Rote Johannisbeeren - ertränkt in Baiser

So allmählich beginnen wir unsere diesjährigen Vorräte aufzuarbeiten. Rote Johannisbeeren haben wir zwar nicht im eigenen Garten, aber unsere Nachbarn haben so viel, dass sie uns regelmäßig davon abgeben - im Tausch gegen verschiedene Gemüse, die wir zu dieser Zeit auf unserem Acker im Überfluss haben. Und Rote Johannisbeeren sind eine der wenigen Obstsorten, die sich perfekt zum Einfrieren eignen. Aber diese Woche wurde der erste Teil dem TK-Schlaf entrissen, denn dem Herrn Krautgärtner war nach Träubles-Kuchen. Ich bin ja jetzt nicht so die Kuchenbäckerin, deshalb musste er selber ran. Aber mitgegessen hab ich schon. :-P
So ein Träubles-Kuchen ist ein absolut unkomplizierter Kuchen ohne viel Finessen, aber nicht umsonst ist er der Klassiker schlechthin. Die Süße des Baisers macht die Säure der Johannisbeeren erträglich - oder ist es umgekehrt? 

Träubles-Kuchen

Mürbeteig
300 g Mehl
150 g Butter
150 g Zucker
2  Eigelb
1 TL Backpulver
1 EL Vanillezucker
 Milch bei Bedarf

Johannisbeer-Baiser
500 g abgezupfte Johannisbeeren
4  Eiweiß
100 g Zucker 
1 EL Speisestärke

Fett für die Form

Die Teigzutaten zu einem Mürbeteig verkneten, in Frischhalte-Folie wickeln und ca. 1 Stunde in den Kühlschrank legen.

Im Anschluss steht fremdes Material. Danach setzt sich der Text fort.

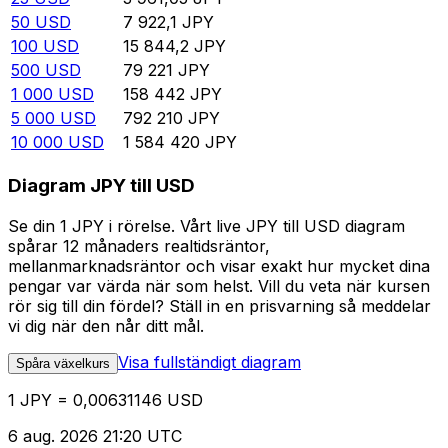
50
USD
7 922,1
JPY
100
USD
15 844,2
JPY
500
USD
79 221
JPY
1 000
USD
158 442
JPY
5 000
USD
792 210
JPY
10 000
USD
1 584 420
JPY
Diagram JPY till USD
Se din 1 JPY i rörelse. Vårt live JPY till USD diagram
spårar 12 månaders realtidsräntor,
mellanmarknadsräntor och visar exakt hur mycket dina
pengar var värda när som helst. Vill du veta när kursen
rör sig till din fördel? Ställ in en prisvarning så meddelar
vi dig när den når ditt mål.
Visa fullständigt diagram
Spåra växelkurs
1 JPY = 0,00631146 USD
6 aug. 2026 21:20 UTC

Den Ofen auf 160°C vorheizen. Eine Springform einfetten, den Teig ausrollen und in die Form geben, einen Rand hochziehen.

Die Eiweiß zu Eischnee aufschlagen, Zucker einrieseln lassen und zum Schluss die Stärke unterrühren. Die Johannisbeeren vorsichtig unter den Eischnee heben und in die Form füllen.

Im vorgeheizten Backofen bei 160°C etwa 50 Minuten backen.